→ DOCUMENT TEXT
++++

HISTORY, BIOGRAPHY, AND TOPOGRAPHY.

Contemporaries. By THOMAS WENTWORTH HIGGINSON. 12mo, pp. 379. Boston and New York: Houghton, Mifflin & Co. Price, cloth, $2.

The author of Cheerful Yesterdays, and of a dozen other volumes, has now gathered from the Atlantic Monthly, the Nation, the Century Magazine, the Chautauquan, the Independent, and other periodicals, where they first appeared, this series of sketches of Emerson, and Alcott, and Theodore Parker, and Whittier, and Garrison, Sumner, Phillips, Dr. Howe, Mrs. Child, and General Grant, Whitman, Lanier, and Helen Hunt Jackson, with a few essays and narratives of a different sort. They have the vividness and value, the naturalness and interest of personal reminiscences, since the author was well acquainted with most of those concerning whom he writes. His finest quotation from Emerson is this verse from "Wood-Notes: "

Thou canst not wave thy staff in air,

Nor dip thy paddle in the lake,

But it carves the bow of beauty there,

And the ripples in rhyme the oar forsake.

++++

→ DATASET EXCERPT
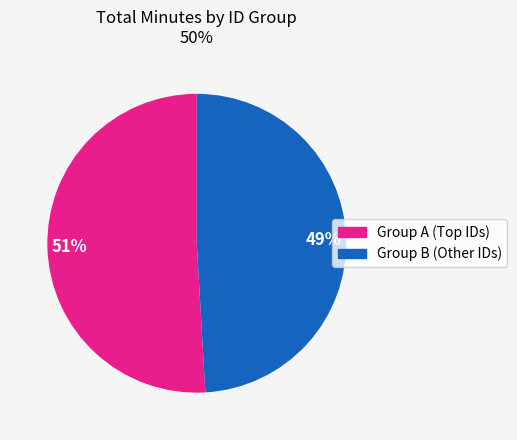

How many segments does this pie chart have?

2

++++

→ HOW TO COMPLETE THIS TASK
Copy the stretch of the review of Contemporaries from "The author of" through "the oar forsake.". Draw only on the review of Contemporaries.

→ RESPONSE BELOW
The author of Cheerful Yesterdays, and of a dozen other volumes, has now gathered from the Atlantic Monthly, the Nation, the Century Magazine, the Chautauquan, the Independent, and other periodicals, where they first appeared, this series of sketches of Emerson, and Alcott, and Theodore Parker, and Whittier, and Garrison, Sumner, Phillips, Dr. Howe, Mrs. Child, and General Grant, Whitman, Lanier, and Helen Hunt Jackson, with a few essays and narratives of a different sort. They have the vividness and value, the naturalness and interest of personal reminiscences, since the author was well acquainted with most of those concerning whom he writes. His finest quotation from Emerson is this verse from "Wood-Notes: "

Thou canst not wave thy staff in air,

Nor dip thy paddle in the lake,

But it carves the bow of beauty there,

And the ripples in rhyme the oar forsake.